INVESTING IN INFRASTRUCTURE
According to Porozni, the TPP highlights the importance of continued investment in infrastructure for trade, especially when demand for Canadian exports is expected to rise when the TPP agreement comes into force. Canadian agricultural products need to be shipped across tremendous stretches of land and water to reach their final destinations. This process is only sustainable if there is enough shipping capacity to ensure exports reach their international buyers in the right quantity and on time. Unfortunately, this is not always the case. The railway system has already been under scrutiny in recent years for not being able to keep up with the high demand for grain shipping, a situation that could get worse if demand increases even further.

“Because we’re so heavily reliant on exports, we have to make sure we continue to lobby the railways to make sure that they can deliver our products, our commodities, on time to the West Coast,” Porozni said. “If you’re going to increase your production by two to three per cent on average, we need the infrastructure to make sure we can meet those demands.”

Otto said he’s not worried about the railways and other export infrastructure, because if there’s a market for it, businesses will pick up the slack. “As we increase our market share and demand for export facilities is needed, the free market system adapts to that,” Otto said. “If the business is there, of course the grain companies are going to build something to handle that business. That’s how they make money.”

NEXT STEPS FOR THE TPP
The TPP currently has 12 member countries, but that could change down the road if others are admitted into its ranks. Not only would this give Canada access to additional markets, but also, as a founding member, Canada would have tremendous leverage over any late entrants.

“If we’re in right from the beginning, it gives us an opportunity to negotiate the terms of entry for potential future entrants,” Citeau said, adding that countries like South Korea, Taiwan, the Philippines and Thailand have all expressed interest in joining the TPP.

Before any talk of adding countries to the agreement gets off the ground, the complete text of the deal will have to be ratified by each member country.
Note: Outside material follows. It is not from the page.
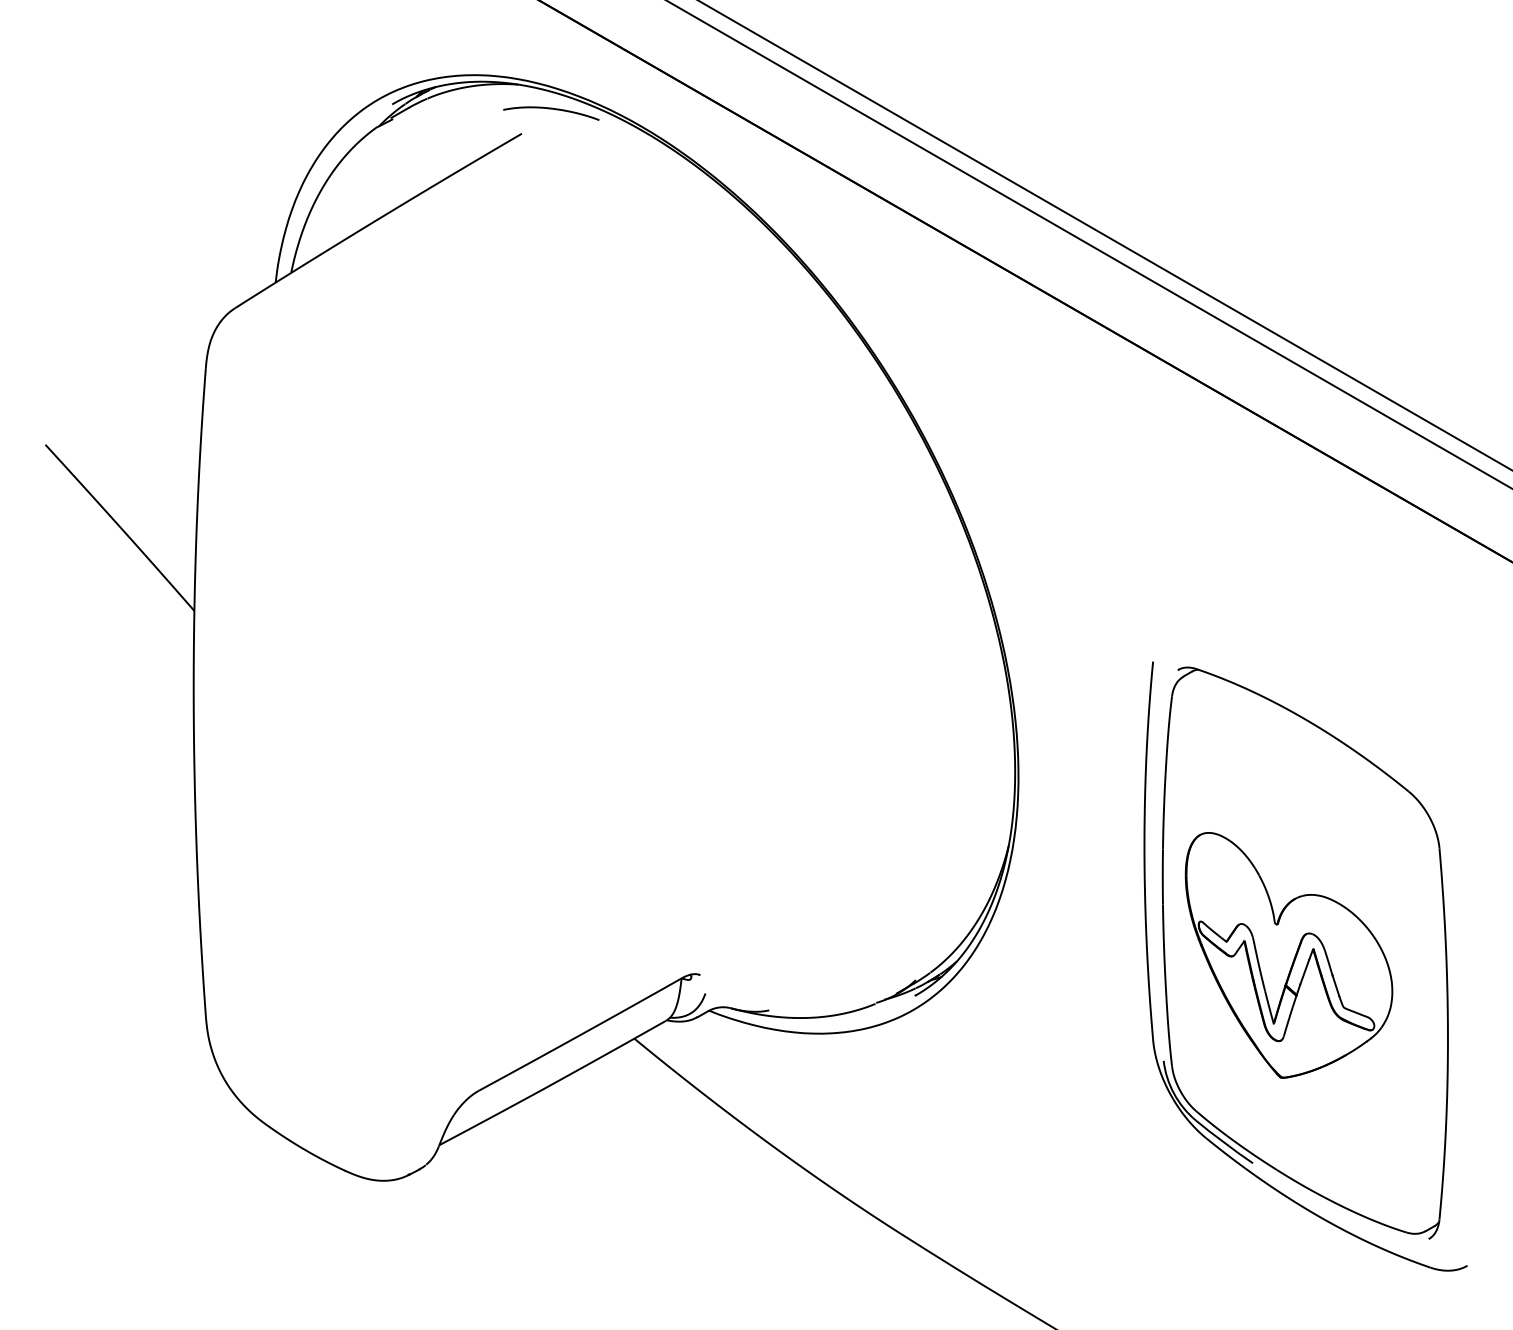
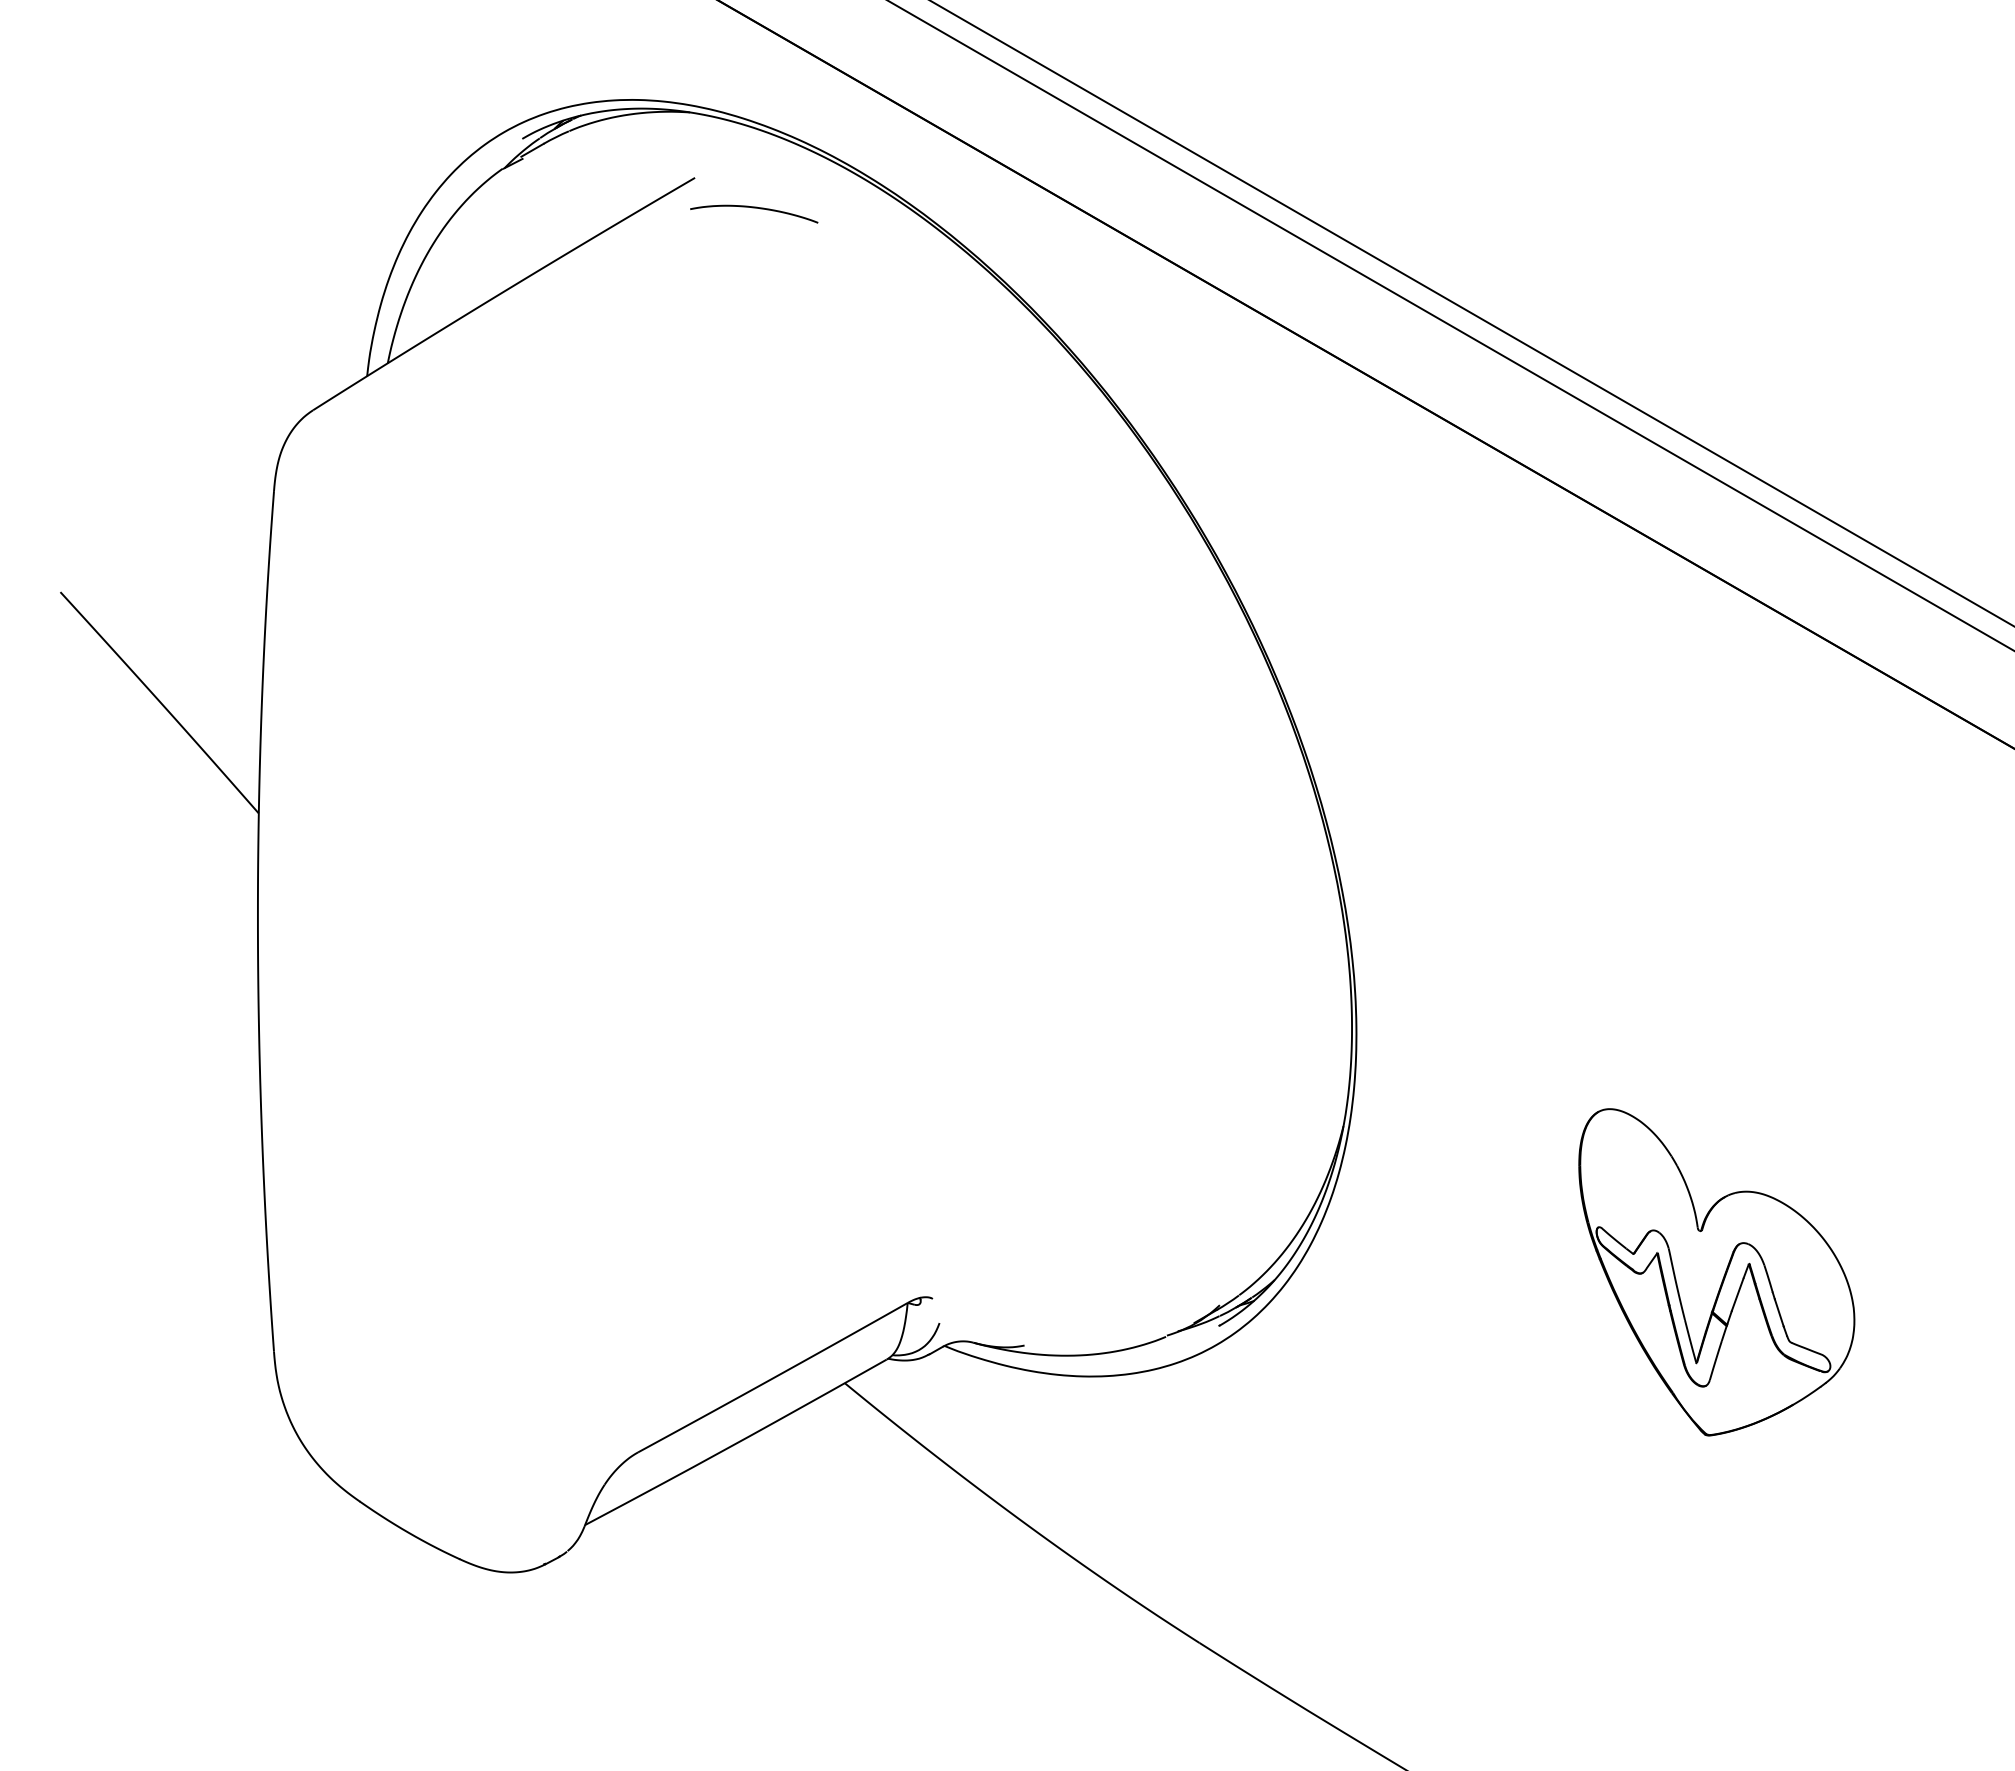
curve: (551, 109) -> (754, 208), moved
part: (1305, 966) -> (1738, 1287), removed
This process could take years to complete.

“The expectation at this point is that it could be in place by January 2017,” Mussell said. “The new government is going to want to address this relatively quickly.”

During the 2015 federal election campaign, there were worries that a new government could derail the TPP agreement, especially if Thomas Mulcair’s NDP rose to power after campaigning on an anti-TPP platform. The Liberal government is in favour of free trade, but Prime Minister Justin Trudeau will need to further review the specifics of the agreement, which became public in November, before any formal decision is made.

Even though the agreement has yet to be ratified, Otto is confident that Canada’s participation in the TPP is not in question. “Certainly, we’ll have to wait and see how the new government perceives this agreement,” he said. “But we have a commitment to it right now and I think at the end of the day Canada will be part of the TPP.”